At that time the ancient “land meithing,” or perambulation of the marches of the royalty, which had been abolished as a popular function, was still performed by a committee of the magistrates, deacons of crafts, and officials, and at the next occurrence of the ceremony directions were given for the erection of iron plates to mark the extended boundaries.
The heritors and inhabitants of the Blythswood lands were not without reason in desiring to be exempted from at least one of the burdens of the older royalty. The maintenance of the city’s poor cost £9565 in 1826 and £9479 in 1832, and in the latter year it was found necessary to appoint an official to devote his whole time to the work of collecting the money.
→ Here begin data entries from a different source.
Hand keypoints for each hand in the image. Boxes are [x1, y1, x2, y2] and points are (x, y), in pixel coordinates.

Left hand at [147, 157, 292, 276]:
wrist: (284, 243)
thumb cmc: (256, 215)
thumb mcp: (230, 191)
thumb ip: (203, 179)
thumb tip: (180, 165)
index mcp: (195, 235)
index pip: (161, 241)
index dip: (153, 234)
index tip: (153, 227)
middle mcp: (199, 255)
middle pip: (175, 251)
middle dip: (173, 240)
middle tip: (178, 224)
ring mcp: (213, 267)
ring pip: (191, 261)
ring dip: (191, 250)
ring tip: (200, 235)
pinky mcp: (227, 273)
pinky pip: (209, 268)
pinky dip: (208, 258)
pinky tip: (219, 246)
The burden in the Barony, in which the Blythswood lands had previously been included, was much lighter, and for some years a quarfel went on with the Barony heritors regarding the actual sum to be levied in Blythswood and handed to them as compensation.
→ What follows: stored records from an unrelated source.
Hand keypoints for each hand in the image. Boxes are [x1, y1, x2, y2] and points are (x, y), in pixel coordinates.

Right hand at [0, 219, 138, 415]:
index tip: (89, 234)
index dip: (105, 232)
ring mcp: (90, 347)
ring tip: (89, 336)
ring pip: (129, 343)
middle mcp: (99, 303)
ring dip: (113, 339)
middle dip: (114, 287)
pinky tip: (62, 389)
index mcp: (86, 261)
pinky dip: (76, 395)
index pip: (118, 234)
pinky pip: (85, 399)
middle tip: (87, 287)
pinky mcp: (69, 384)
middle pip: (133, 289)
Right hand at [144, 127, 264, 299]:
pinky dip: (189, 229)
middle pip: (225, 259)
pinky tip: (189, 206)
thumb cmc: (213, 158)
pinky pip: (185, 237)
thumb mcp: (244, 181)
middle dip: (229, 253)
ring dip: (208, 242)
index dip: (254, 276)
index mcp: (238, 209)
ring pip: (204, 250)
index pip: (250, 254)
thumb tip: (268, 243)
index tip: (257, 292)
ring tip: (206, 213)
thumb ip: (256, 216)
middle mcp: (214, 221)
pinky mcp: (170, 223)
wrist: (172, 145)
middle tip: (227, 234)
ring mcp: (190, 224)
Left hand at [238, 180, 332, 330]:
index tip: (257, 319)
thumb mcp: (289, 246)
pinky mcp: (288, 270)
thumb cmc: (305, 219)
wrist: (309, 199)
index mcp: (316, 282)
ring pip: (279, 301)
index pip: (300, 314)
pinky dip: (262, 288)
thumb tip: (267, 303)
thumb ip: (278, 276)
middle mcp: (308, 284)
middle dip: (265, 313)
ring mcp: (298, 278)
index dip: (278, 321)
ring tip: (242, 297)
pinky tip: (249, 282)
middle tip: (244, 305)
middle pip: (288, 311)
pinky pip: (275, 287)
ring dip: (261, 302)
Another growing expense also was the cost of maintaining the city churches. In 1829 the ministers of all these churches, except the Rev. Duncan Macfarlane, D.D., of the “Inner High,” who was also Principal of the University, petitioned for a further increase of stipends.
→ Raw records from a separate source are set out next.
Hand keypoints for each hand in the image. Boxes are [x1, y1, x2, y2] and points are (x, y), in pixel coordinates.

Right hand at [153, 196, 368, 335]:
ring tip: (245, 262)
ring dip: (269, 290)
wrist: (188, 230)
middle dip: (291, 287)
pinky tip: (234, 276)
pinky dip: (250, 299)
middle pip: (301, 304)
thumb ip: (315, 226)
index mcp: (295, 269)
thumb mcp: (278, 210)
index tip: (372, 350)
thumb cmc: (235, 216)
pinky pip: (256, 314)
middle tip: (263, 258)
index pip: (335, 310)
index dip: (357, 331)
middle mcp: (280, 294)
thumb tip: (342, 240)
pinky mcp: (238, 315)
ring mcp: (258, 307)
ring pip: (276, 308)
In some alarm regarding these growing expenses and the fact that the expenditure of the city exceeded its revenue, the Town Council ordered a careful statement to be prepared, detailing the value of all its possessions. That statement may be summarized as follows:
It was pointed out that in the year 1829, by the sale of superiorities and feuing of land, the revenue of the city had been increased to exceed the expenditure, but, on considering the financial statement, the Council felt that it was not warranted in adding a substantial sum to the burdens already carried, and accordingly, instead of increasing the stipends of the nine city ministers by 5o, as had been proposed, it granted an increase of £25 only.
The crisis was one of those with which the Town Council has been faced from time to time in its long history, when increasing expense has threatened disaster, and the city fathers very wisely met the emergency by resolving to “cut their coat according to their cloth.” [Burgh Records, 4th, 23rd, and 26th March, 1830.]
It was while the Town Council was engaged with this problem, and the assessment for the support of the poor was threatening to become a serious burden, that the first suggestion was made of a new basis for the levying of the rates. Hitherto these had been levied according to the means and substance of the citizen—in other words, upon income or ability to pay. It was the method appointed by an Act of the Scottish Parliament in 1579 (c. 74) and by a proclamation of the Privy Council on 29th August, 1693. But this method was found to be invidious, inquisitorial, and difficult. Already the Barony parish had adopted the plan of levying the rates upon rental, and a committee of the Council recommended this simpler method as preferable. A thousand copies of the committee’s report were therefore printed and distributed among the citizens, and, apparently with popular approval, the Council resolved to seek the authority of Parliament for making the change. [Ibid. 30th Sept., 1829; 26th Feb., 4th March, 1830.]
But even then the whole structure of society was in the melting-pot, and parliamentary reform and burgh reform were about to inaugurate the great experiment of democratic government, under which many amazing changes were to take place.